Reproduce the entries below in full and without error.
——————————
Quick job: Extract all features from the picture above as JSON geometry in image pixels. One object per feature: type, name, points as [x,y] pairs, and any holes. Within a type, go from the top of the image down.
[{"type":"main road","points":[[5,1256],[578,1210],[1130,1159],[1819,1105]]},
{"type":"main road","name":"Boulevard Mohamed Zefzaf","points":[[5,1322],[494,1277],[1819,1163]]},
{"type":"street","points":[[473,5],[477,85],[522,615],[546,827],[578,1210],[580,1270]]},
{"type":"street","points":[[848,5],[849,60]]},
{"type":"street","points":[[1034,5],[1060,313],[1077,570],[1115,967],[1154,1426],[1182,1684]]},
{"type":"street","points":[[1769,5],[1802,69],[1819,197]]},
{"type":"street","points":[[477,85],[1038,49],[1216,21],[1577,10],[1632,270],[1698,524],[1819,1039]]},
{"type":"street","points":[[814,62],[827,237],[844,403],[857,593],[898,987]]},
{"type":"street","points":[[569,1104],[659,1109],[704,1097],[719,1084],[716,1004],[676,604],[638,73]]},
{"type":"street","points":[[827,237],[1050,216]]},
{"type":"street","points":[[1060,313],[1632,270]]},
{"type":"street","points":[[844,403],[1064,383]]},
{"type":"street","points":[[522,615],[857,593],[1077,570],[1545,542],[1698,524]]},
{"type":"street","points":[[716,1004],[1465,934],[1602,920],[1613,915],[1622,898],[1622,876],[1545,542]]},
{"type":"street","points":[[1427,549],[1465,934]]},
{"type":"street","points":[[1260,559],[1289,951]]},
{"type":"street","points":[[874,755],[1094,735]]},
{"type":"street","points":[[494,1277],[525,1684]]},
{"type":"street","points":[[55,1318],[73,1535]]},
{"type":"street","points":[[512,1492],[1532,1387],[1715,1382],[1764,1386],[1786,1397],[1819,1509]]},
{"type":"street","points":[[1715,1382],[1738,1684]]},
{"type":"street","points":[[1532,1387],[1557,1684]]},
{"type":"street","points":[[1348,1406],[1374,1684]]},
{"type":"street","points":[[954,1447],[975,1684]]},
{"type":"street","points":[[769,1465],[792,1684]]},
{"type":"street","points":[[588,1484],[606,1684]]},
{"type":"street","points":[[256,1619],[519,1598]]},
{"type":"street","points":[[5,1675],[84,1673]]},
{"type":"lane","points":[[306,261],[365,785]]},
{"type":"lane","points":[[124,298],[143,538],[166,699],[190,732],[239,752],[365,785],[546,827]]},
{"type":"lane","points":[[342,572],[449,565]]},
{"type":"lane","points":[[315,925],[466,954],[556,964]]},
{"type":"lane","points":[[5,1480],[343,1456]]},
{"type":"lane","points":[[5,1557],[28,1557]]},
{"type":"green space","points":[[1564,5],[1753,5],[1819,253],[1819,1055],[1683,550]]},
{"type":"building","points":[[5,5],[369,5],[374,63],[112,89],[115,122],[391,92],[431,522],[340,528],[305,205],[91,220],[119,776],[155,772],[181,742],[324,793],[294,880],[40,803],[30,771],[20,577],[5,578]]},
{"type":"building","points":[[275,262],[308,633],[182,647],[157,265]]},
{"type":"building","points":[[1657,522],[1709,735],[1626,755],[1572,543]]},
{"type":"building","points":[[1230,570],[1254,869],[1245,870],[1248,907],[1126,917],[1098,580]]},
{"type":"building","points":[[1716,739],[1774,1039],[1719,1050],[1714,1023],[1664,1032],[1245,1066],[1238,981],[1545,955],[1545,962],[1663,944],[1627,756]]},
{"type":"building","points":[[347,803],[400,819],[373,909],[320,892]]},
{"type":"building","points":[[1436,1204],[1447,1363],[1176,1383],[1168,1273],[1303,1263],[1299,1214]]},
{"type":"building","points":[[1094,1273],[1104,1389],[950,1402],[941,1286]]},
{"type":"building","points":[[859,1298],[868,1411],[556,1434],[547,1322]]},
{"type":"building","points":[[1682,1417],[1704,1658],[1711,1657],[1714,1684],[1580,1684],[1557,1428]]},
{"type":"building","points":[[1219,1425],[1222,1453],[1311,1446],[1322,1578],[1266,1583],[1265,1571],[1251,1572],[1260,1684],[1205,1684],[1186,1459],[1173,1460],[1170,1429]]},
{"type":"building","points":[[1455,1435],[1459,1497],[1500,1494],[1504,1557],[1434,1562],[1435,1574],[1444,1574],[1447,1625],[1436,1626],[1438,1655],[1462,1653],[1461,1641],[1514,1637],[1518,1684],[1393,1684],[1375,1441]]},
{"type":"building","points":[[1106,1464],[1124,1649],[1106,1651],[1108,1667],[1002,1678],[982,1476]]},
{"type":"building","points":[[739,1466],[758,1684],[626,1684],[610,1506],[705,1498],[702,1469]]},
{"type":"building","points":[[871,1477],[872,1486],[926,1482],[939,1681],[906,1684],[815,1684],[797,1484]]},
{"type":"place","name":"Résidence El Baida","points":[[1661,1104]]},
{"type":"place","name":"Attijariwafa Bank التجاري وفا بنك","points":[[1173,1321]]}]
——————————
§ **FINISHED TASK**:
Quick job: Extract all features from the picture above as JSON geometry in image pixels. One object per feature: type, name, points as [x,y] pairs, and any holes. Within a type, go from the top of the image down.
[{"type":"main road","points":[[5,1256],[578,1210],[1130,1159],[1819,1105]]},
{"type":"main road","name":"Boulevard Mohamed Zefzaf","points":[[5,1322],[494,1277],[1819,1163]]},
{"type":"street","points":[[473,5],[477,85],[522,615],[546,827],[578,1210],[580,1270]]},
{"type":"street","points":[[848,5],[849,60]]},
{"type":"street","points":[[1034,5],[1060,313],[1077,570],[1115,967],[1154,1426],[1182,1684]]},
{"type":"street","points":[[1769,5],[1802,69],[1819,197]]},
{"type":"street","points":[[477,85],[1038,49],[1216,21],[1577,10],[1632,270],[1698,524],[1819,1039]]},
{"type":"street","points":[[814,62],[827,237],[844,403],[857,593],[898,987]]},
{"type":"street","points":[[569,1104],[659,1109],[704,1097],[719,1084],[716,1004],[676,604],[638,73]]},
{"type":"street","points":[[827,237],[1050,216]]},
{"type":"street","points":[[1060,313],[1632,270]]},
{"type":"street","points":[[844,403],[1064,383]]},
{"type":"street","points":[[522,615],[857,593],[1077,570],[1545,542],[1698,524]]},
{"type":"street","points":[[716,1004],[1465,934],[1602,920],[1613,915],[1622,898],[1622,876],[1545,542]]},
{"type":"street","points":[[1427,549],[1465,934]]},
{"type":"street","points":[[1260,559],[1289,951]]},
{"type":"street","points":[[874,755],[1094,735]]},
{"type":"street","points":[[494,1277],[525,1684]]},
{"type":"street","points":[[55,1318],[73,1535]]},
{"type":"street","points":[[512,1492],[1532,1387],[1715,1382],[1764,1386],[1786,1397],[1819,1509]]},
{"type":"street","points":[[1715,1382],[1738,1684]]},
{"type":"street","points":[[1532,1387],[1557,1684]]},
{"type":"street","points":[[1348,1406],[1374,1684]]},
{"type":"street","points":[[954,1447],[975,1684]]},
{"type":"street","points":[[769,1465],[792,1684]]},
{"type":"street","points":[[588,1484],[606,1684]]},
{"type":"street","points":[[256,1619],[519,1598]]},
{"type":"street","points":[[5,1675],[84,1673]]},
{"type":"lane","points":[[306,261],[365,785]]},
{"type":"lane","points":[[124,298],[143,538],[166,699],[190,732],[239,752],[365,785],[546,827]]},
{"type":"lane","points":[[342,572],[449,565]]},
{"type":"lane","points":[[315,925],[466,954],[556,964]]},
{"type":"lane","points":[[5,1480],[343,1456]]},
{"type":"lane","points":[[5,1557],[28,1557]]},
{"type":"green space","points":[[1564,5],[1753,5],[1819,253],[1819,1055],[1683,550]]},
{"type":"building","points":[[5,5],[369,5],[374,63],[112,89],[115,122],[391,92],[431,522],[340,528],[305,205],[91,220],[119,776],[155,772],[181,742],[324,793],[294,880],[40,803],[30,771],[20,577],[5,578]]},
{"type":"building","points":[[275,262],[308,633],[182,647],[157,265]]},
{"type":"building","points":[[1657,522],[1709,735],[1626,755],[1572,543]]},
{"type":"building","points":[[1230,570],[1254,869],[1245,870],[1248,907],[1126,917],[1098,580]]},
{"type":"building","points":[[1716,739],[1774,1039],[1719,1050],[1714,1023],[1664,1032],[1245,1066],[1238,981],[1545,955],[1545,962],[1663,944],[1627,756]]},
{"type":"building","points":[[347,803],[400,819],[373,909],[320,892]]},
{"type":"building","points":[[1436,1204],[1447,1363],[1176,1383],[1168,1273],[1303,1263],[1299,1214]]},
{"type":"building","points":[[1094,1273],[1104,1389],[950,1402],[941,1286]]},
{"type":"building","points":[[859,1298],[868,1411],[556,1434],[547,1322]]},
{"type":"building","points":[[1682,1417],[1704,1658],[1711,1657],[1714,1684],[1580,1684],[1557,1428]]},
{"type":"building","points":[[1219,1425],[1222,1453],[1311,1446],[1322,1578],[1266,1583],[1265,1571],[1251,1572],[1260,1684],[1205,1684],[1186,1459],[1173,1460],[1170,1429]]},
{"type":"building","points":[[1455,1435],[1459,1497],[1500,1494],[1504,1557],[1434,1562],[1435,1574],[1444,1574],[1447,1625],[1436,1626],[1438,1655],[1462,1653],[1461,1641],[1514,1637],[1518,1684],[1393,1684],[1375,1441]]},
{"type":"building","points":[[1106,1464],[1124,1649],[1106,1651],[1108,1667],[1002,1678],[982,1476]]},
{"type":"building","points":[[739,1466],[758,1684],[626,1684],[610,1506],[705,1498],[702,1469]]},
{"type":"building","points":[[871,1477],[872,1486],[926,1482],[939,1681],[906,1684],[815,1684],[797,1484]]},
{"type":"place","name":"Résidence El Baida","points":[[1661,1104]]},
{"type":"place","name":"Attijariwafa Bank التجاري وفا بنك","points":[[1173,1321]]}]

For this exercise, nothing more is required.